Television viewers now associate the word ‘love’ solely with ‘eros’ (love between male and female, in the broadest sense of the term).

Television producers usurp the other word for love, ‘agape’ (love of friends, kin and fellow believers, in the broadest sense of the term). They substitute the union of the hero and victim against the (imaginary) victimizer. Here is ‘a union in hatred of another’.

Are either of these ‘real love’?]

07/27/16

Man and Sin by Piet Schoonenberg (1964) 2.2 AO-1

Summary of text [comment] page 72

[There are three figures in many Progressive TV programs.

  1. The hero stands for the producers and the institutions of Progressive TV.
  2. The victim stands in for the viewer, who watches yet cannot talk back to the television. The viewer believes that “she” is aware of what “she” is doing. “She” is watching TV. Yet, “she” empathizes with the victim because “she” subliminally knows that “she”, as viewer, is a victim of an apparatus that deprives “her” of a voice.
  3. The victimizer stands for the person who does not watch Progressive TV. Why aren’t they watching? Do they have better things to do? People who apparently are minding their own business are cast as scary, evil, malicious and obsessed. At no point does the truth about the victimizer becomes clear. The victimizer comes from the Progressive’s imagination. It is a projection.]
07/26/16

Man and Sin by Piet Schoonenberg (1964) 2.2 AN-2

[The golden calves have always enticed their admirers into surrendering their small golden ornaments.  They melt the donations down and fashion a statue in the image of themselves (the golden calves).

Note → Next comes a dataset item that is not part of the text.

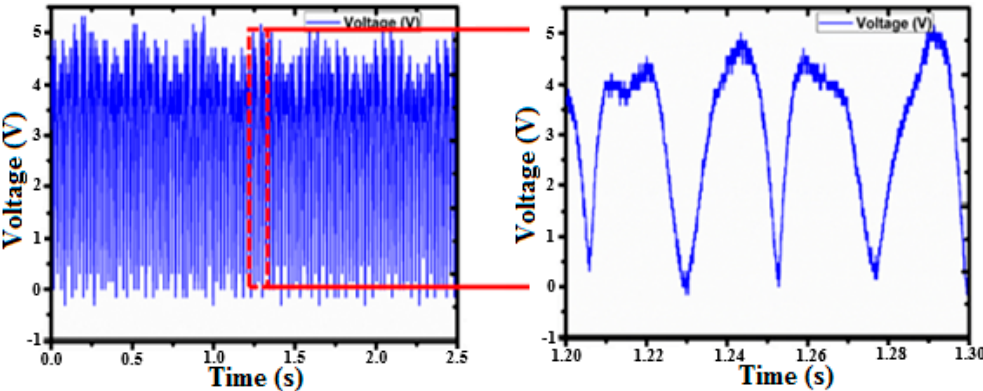
Figure 16. Combined (TENG-EMG) open circuit voltage analysis at the speed of 251 rpm.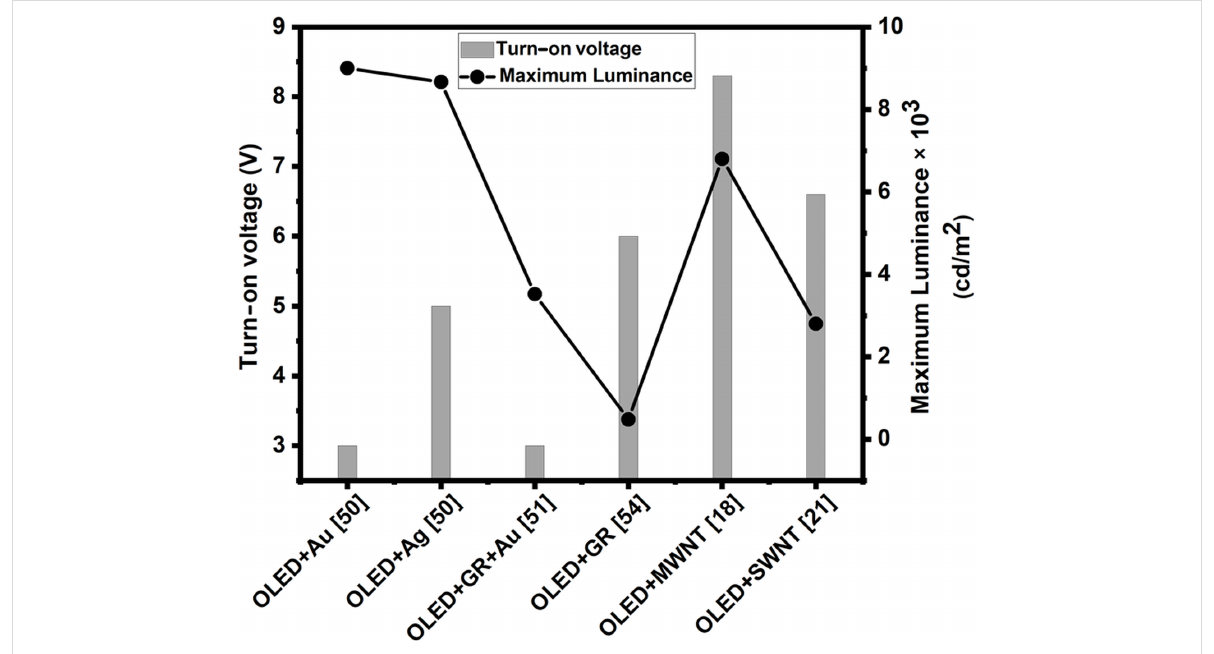
Figure 5: Comparison of turn-on voltage and maximum luminance of OLED with AgNP, AuNP, graphene, MWNT, and SWNT in the device structure.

Unfortunately, television is an ideal medium for this exploitation. TV is an imagistic way of talking (which is far more emotionally salient than radio (pure voice) or writing (pure script).

In America, the exploitation of the television viewer sustains a falsehood that is so foundational that it must be presented as the truth itself.

What is this lie?

The golden calves, who produce Progressive TV, and the viewers, who watch yet are not empowered to reply, are on the same side, the former as hero and the latter as ‘someone who sympathizes with the victim’.]

07/22/16

Man and Sin by Piet Schoonenberg (1964) 2.2 AM

Summary of text [comment] page 72

[ThinkProgressive_TV is not Christian.

It loves its gods … er … celebrities (the golden calves).

It pretends to love its victims (the ornament-bearing but silent target audiences).

It hates evil, twisted, and immoral exploiters.

Therein lies the fraud.

The exploiters turn out be projections by thinkProgressive_TV onto people minding their own business.

As such, thinkProgressive_TV parodies of Schoonenberg’s concept of ‘real love’.]